*Page text:*
The more I use Snapchat the more obvious the potential. The way the product has evolved reminds me of Facebook’s history. Facebook started simply as a profile page for Ivy League college students but due to strong execution and brilliant product decisions has grown into the current behemoth. Snapchat is on a similar path - the initial version was a simple ephemeral photo sharing app but the recent updates seem frequent and massively impactful.
Earlier today I was messing around and spotted a movie trailer ad for Swiss Army Man that was followed by an option to swipe up to buy the movie tickets that felt native to Snapchat. I didn’t have to click to go to another app and it felt natural to just swipe to get to the next step. And this was a simple case of buying movie tickets. I can imagine this flow expanding to other scenarios that follow a powerful ad with an immediate transaction. This echoes WeChat - the powerhouse app in China that’s an unholy mix of a social network, a payments platform, and an app ecosystem. There’s no equivalent of WeChat outside of China and I suspect most think the replacement will look like a WeChat clone. Snapchat feels completely different yet has the potential to be more. WeChat’s foundation is a third party app ecosystem that’s built on top of text while Snapchat is almost entirely visual and asserts a high bar for third party experiences.
This is huge. Interacting with Snapchat is a joy, whether it’s taking photos, playing with the filters, checking our your friends’ stories, or watching the Discover videos and this is due to the masterful job they did with the interactions. They’re not immediately obvious but once discovered are intuitive and consistent across the variety of experiences. Want to go next? Just tap. Want to dig deeper? Swipe up. Want to go back? Swipe down. This is incredibly powerful. By learning these shortcuts Snapchat is able to offer a variety of adventures that users can easily engage with without taking up any additional screen space. This allows every experience Snapchat offers to take up the full screen which keeps us in the moment and makes it easy for us to keep going.

*Assigned task:* Retype the part of the piece on Snapchat starting with "The more I use" and going on through "and massively impactful.".

[Records excerpted from a collection]
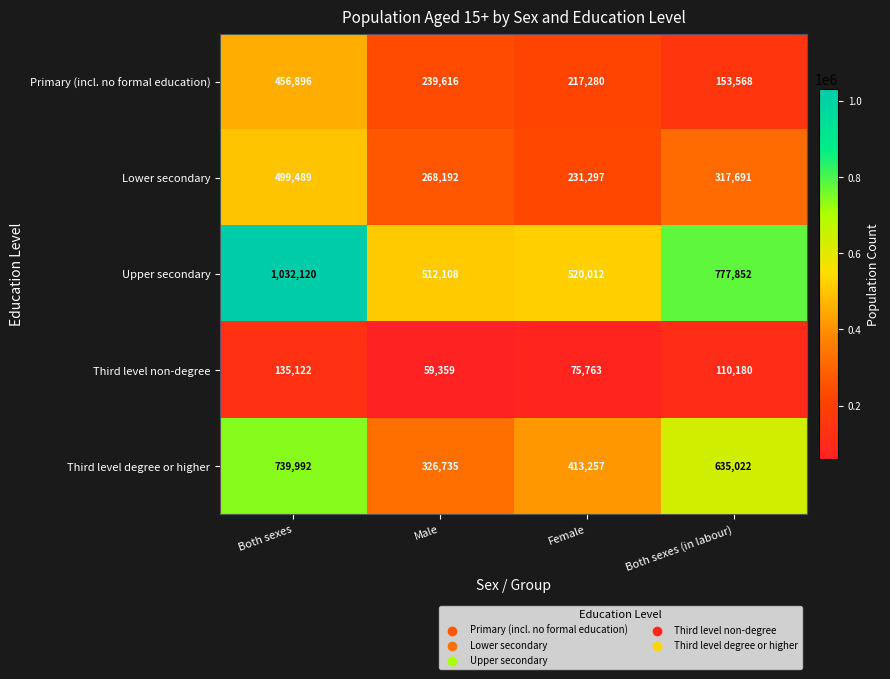

Count the number of categories in the chart.

4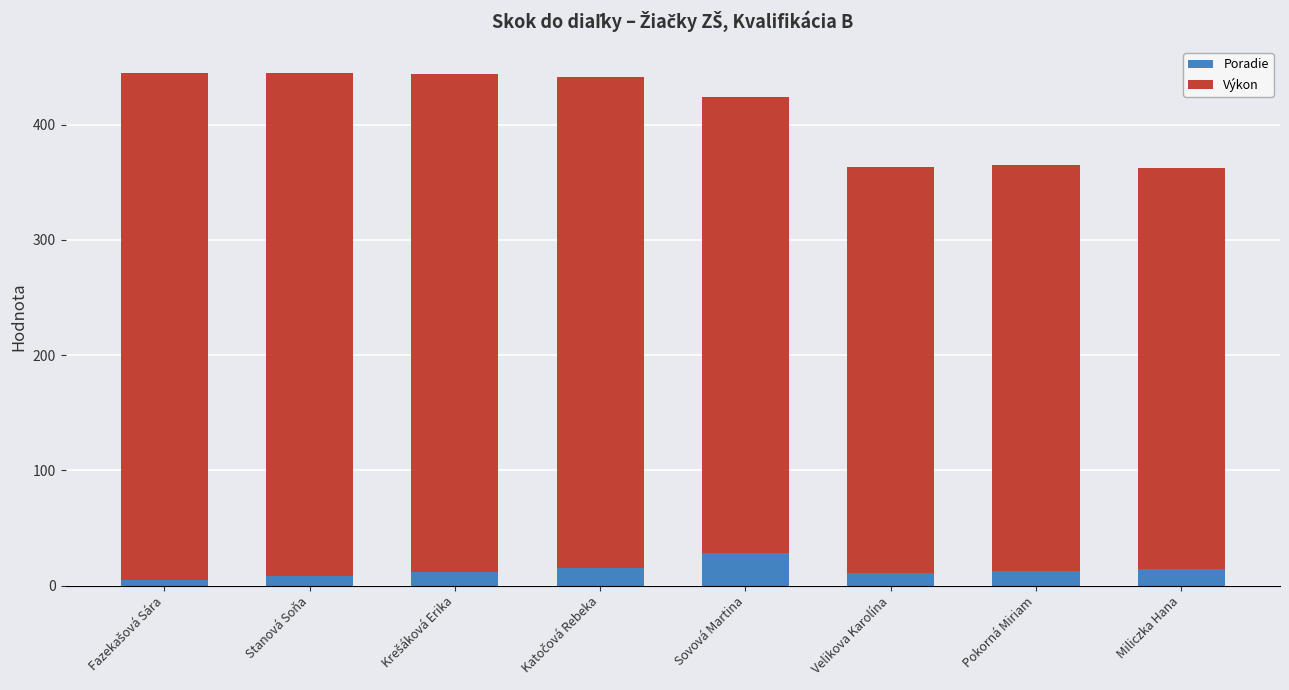

Are the bars horizontal?

No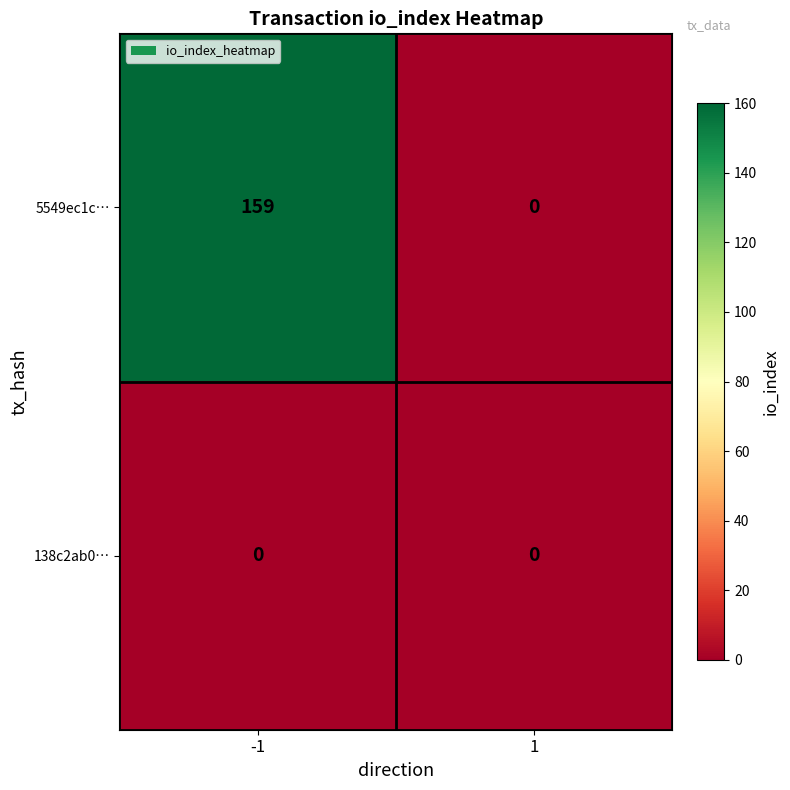

At -1, list the series in order from smallest to largest.

138c2ab0…, 5549ec1c…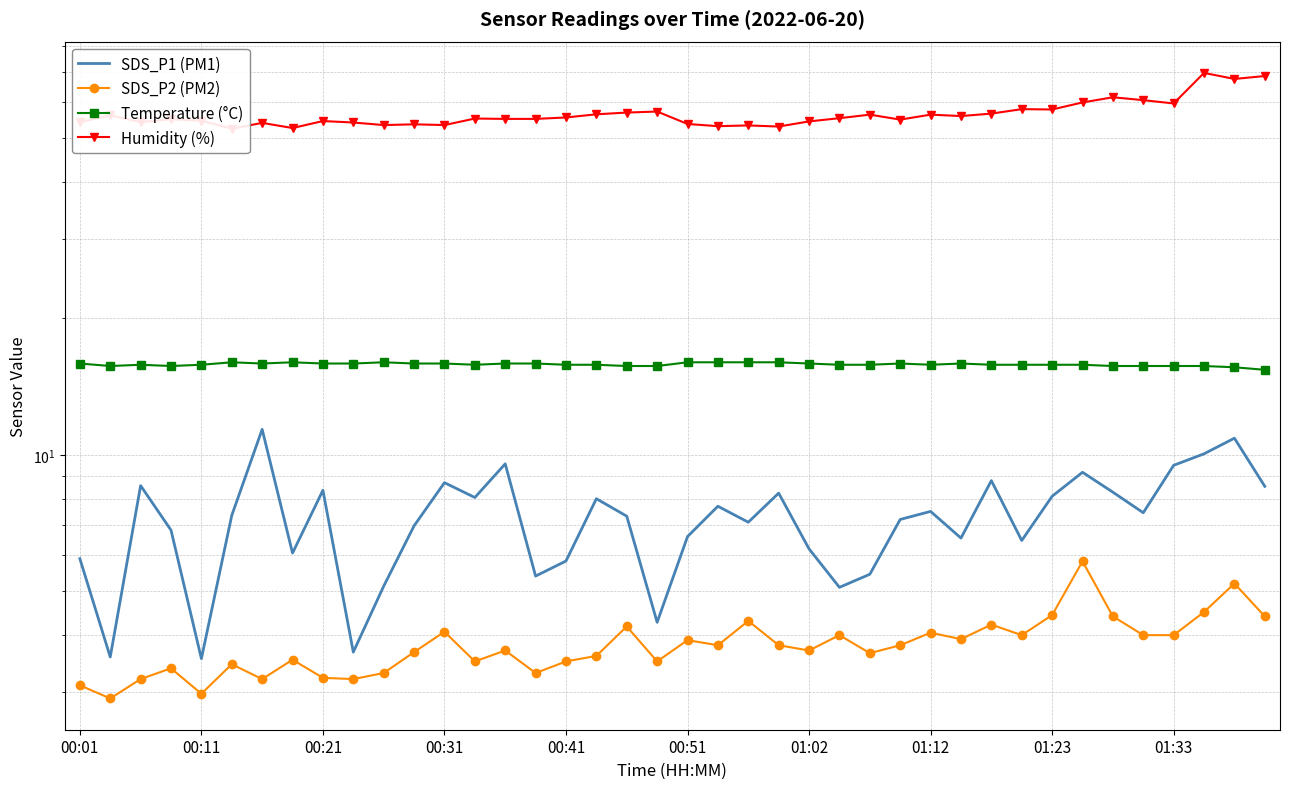

At 00:31, list the series in order from largest to smallest.

Humidity (%), Temperature (°C), SDS_P1 (PM1), SDS_P2 (PM2)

*Answer section:*
The more I use Snapchat the more obvious the potential. The way the product has evolved reminds me of Facebook’s history. Facebook started simply as a profile page for Ivy League college students but due to strong execution and brilliant product decisions has grown into the current behemoth. Snapchat is on a similar path - the initial version was a simple ephemeral photo sharing app but the recent updates seem frequent and massively impactful.